Many of us now make contributions to an Individual Retirement Account to safeguard our financial future and save for retirement. It is important to understand the specific IRA rules so that we can take full benefit of the savings plan. Any form of taxable income can be used in IRA contributions; this can include wages, fees, salaries, maintenance payments, bonuses, and commissions.

The rules regarding IRA plans stipulate the exact amount that is allowed to be contributed as well as the conditions, circumstances, and timings, in which withdrawals can be made.

There is a maximum deductible contribution limit that is set by the IRS. The annual amount, as of 2009, was $5,000 for those people under fifty years old. If you are over fifty then the amount is $6,000 dollars. These apply for both the Roth IRA and traditional IRA. You are allowed to pay more money than this into your IRA but it would not have any related tax deductions.

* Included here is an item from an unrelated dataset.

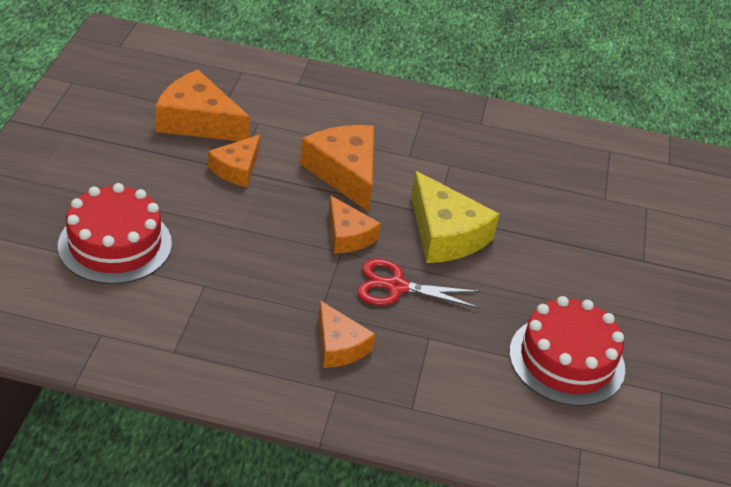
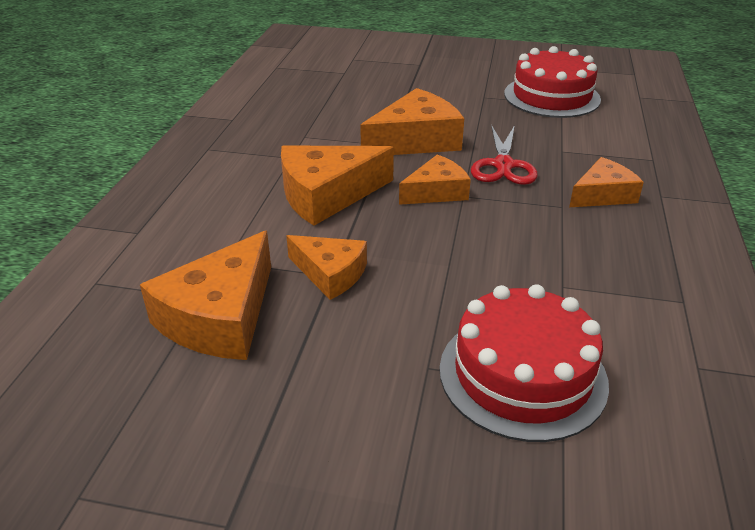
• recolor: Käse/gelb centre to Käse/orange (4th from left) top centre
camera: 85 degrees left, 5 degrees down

There are certain Roth IRA rules that make the Roth different than its tradition IRA counterpart. These Roth IRA rules require that you meet certain income limits in order to participate. If you make less than $105,000 you can make a full contribution to the Roth IRA. And income between $105,000 and $120,000 qualifies for a partial contribution. Anything above 120,000 does not meet the Roth IRA rules. Married couples see a joint income threshold of $166,000, with partial contributions up to $176,000. Anything above that number does not qualify for participation in the Roth account.

After you pass the age of 59 years and six months you can withdraw money from your Individual Retirement Account without being hit with a penalty, but a consideration is that you will stay be subjected to income tax. Usually any withdrawals before this age will be penalized apart from in specific situations. These may involve releasing the funds as you have become disabled, or if you want to pay for higher education fees.

Upon reaching 70 years and 6 months you are required to withdraw what is called the RMD - required minimum distribution. The actual amount varies with age and the amount of funds held in the IRA.

Whether you are eligible for deductions in relation to an IRA depends upon your current financial status. Those people that file their taxes as the head of household and earn a gross income of no more than $55,000 are allowed the maximum deductions. If your gross income is between $55,000 and $65,000 you can receive partial deductions, but those people that earn more than $65,000 are not eligible for IRA tax based deductions.